Doe Publius Exposure Upheld: ‘Sic Semper Tyrannis’

A federal judge in California ruled on Feb. 27 that a “tyrant registry” of all pro-gun control California legislators—including their home addresses and phone numbers—is protected as free speech.

U.S. District Court Judge Lawrence J. O'Neill of the Eastern District of California defined the list as "a form of political protest" and, therefore, Constitutional.

The “tyrant registry” was published in July 2016 by an anonymous blogger known as Doe Publius in a blog called The Real Write Winger.

"Isn't that dangerous?" Publius wrote on his blog when he posted the list. "What if something bad happens to them by making that information public?"

If so, too bad, Publius concluded. "These tyrants are no longer going to be insulated from us.
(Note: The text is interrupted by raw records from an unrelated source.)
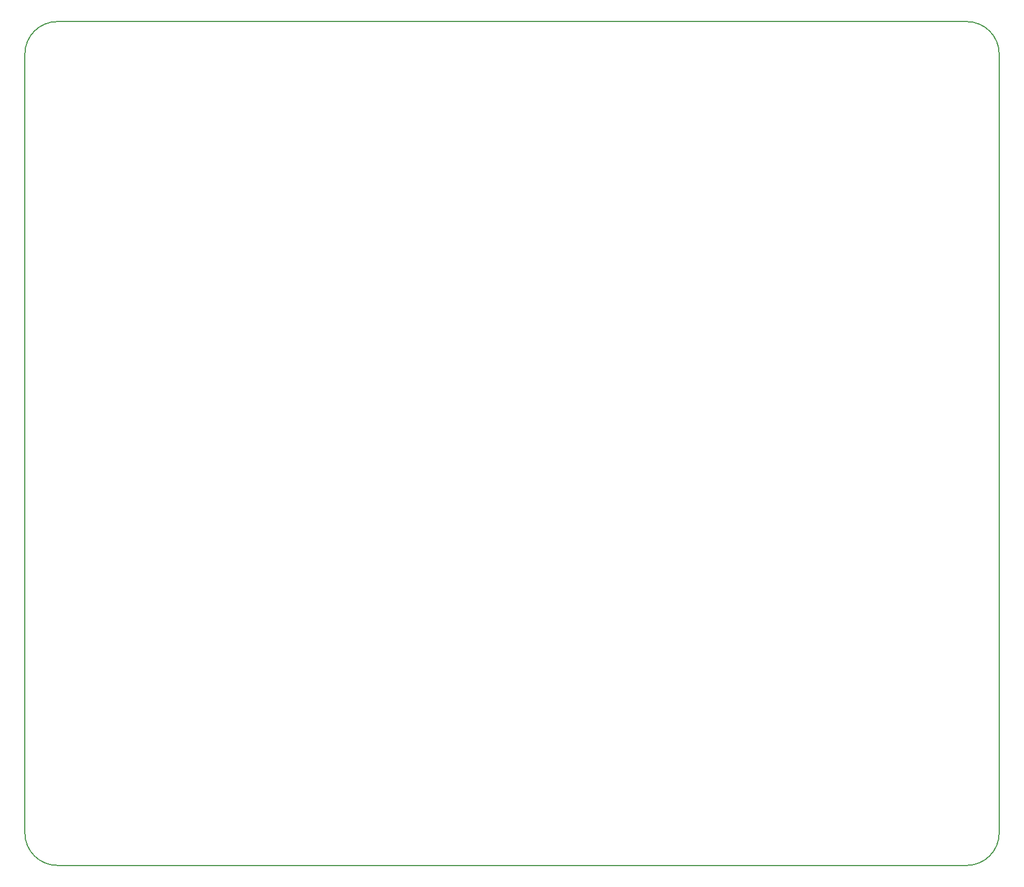
<source format=gbr>
%TF.GenerationSoftware,KiCad,Pcbnew,(5.1.9)-1*%
%TF.CreationDate,2021-06-10T16:35:11+02:00*%
%TF.ProjectId,08_Main_Gauche,30385f4d-6169-46e5-9f47-61756368652e,rev?*%
%TF.SameCoordinates,Original*%
%TF.FileFunction,Profile,NP*%
%FSLAX46Y46*%
G04 Gerber Fmt 4.6, Leading zero omitted, Abs format (unit mm)*
G04 Created by KiCad (PCBNEW (5.1.9)-1) date 2021-06-10 16:35:11*
%MOMM*%
%LPD*%
G01*
G04 APERTURE LIST*
%TA.AperFunction,Profile*%
%ADD10C,0.150000*%
%TD*%
G04 APERTURE END LIST*
D10*
X185000000Y-15000000D02*
G75*
G02*
X190000000Y-20000000I0J-5000000D01*
G01*
X190000000Y-140000000D02*
G75*
G02*
X185000000Y-145000000I-5000000J0D01*
G01*
X45000000Y-145000000D02*
G75*
G02*
X40000000Y-140000000I0J5000000D01*
G01*
X40000000Y-20000000D02*
G75*
G02*
X45000000Y-15000000I5000000J0D01*
G01*
X40000000Y-140000000D02*
X40000000Y-20000000D01*
X185000000Y-145000000D02*
X45000000Y-145000000D01*
X190000000Y-20000000D02*
X190000000Y-140000000D01*
X45000000Y-15000000D02*
X185000000Y-15000000D01*
M02*

</source>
These are the people who voted to send you to prison if you exercise your rights and liberties.”

Publius wrote the list would only be removed upon repeal of gun legislation or “upon the tyrant’s death.”
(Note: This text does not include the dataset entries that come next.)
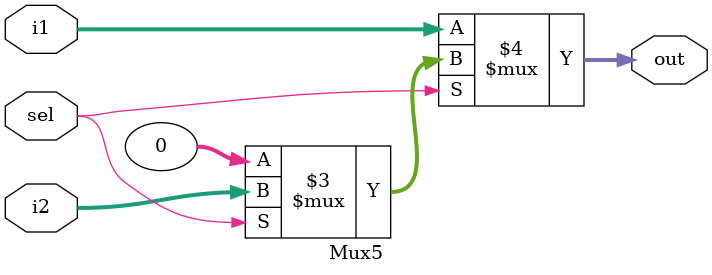
<source format=v>
module Mux1(sel, i1, i2, out);
    input [31:0] i1,i2;
    input sel;
    output [31:0] out;

    assign out = (sel == 1'b0) ? i1 : (sel == 1'b1) ? i2 : 32'd0; 
endmodule

module Mux2(sel, i1, i2, out);
    input [31:0] i1,i2;
    input sel;
    output [31:0] out;

    assign out = (sel == 1'b0) ? i1 : (sel == 1'b1) ? i2 : 32'd0; 
endmodule

module Mux3(sel, i1, i2, i3, out);
    input [31:0] i1,i2,i3;
    input [1:0] sel;
    output [31:0] out;

    assign out = (sel == 2'b00) ? i1 : 
                    (sel == 2'b01) ? i2 : 
                        (sel == 2'b10) ? i3 : 32'd0;
endmodule

module Mux4(sel, i1, i2, i3, out);
    input [31:0] i1,i2,i3;
    input [1:0] sel;
    output [31:0] out;

    assign out = (sel == 2'b00) ? i1 : 
                    (sel == 2'b01) ? i2 : 
                        (sel == 2'b10) ? i3 : 32'd0;
endmodule

module Mux5(sel, i1, i2, out);
    input [31:0] i1,i2;
    input sel;
    output [31:0] out;

    assign out = (sel == 1'b0) ? i1 : (sel == 1'b1) ? i2 : 32'd0; 
endmodule
</source>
Within days, the "tyrant registry" went viral and allegedly led to various threats upon several of the named legislators. The California legislative counsel ordered WordPress, The Real Write Winger's host site, to take down the post. WordPress complied with the demand, which then led to Publius filing suit.

"The legislators' home address and telephone number touch on matters of public concern," O'Neill wrote in his opinion. "There is no dispute that Plaintiffs lawfully obtained and truthfully published information that was readily available online. When lawfully obtained, the truthful publication of that information falls within the First Amendment's ambit."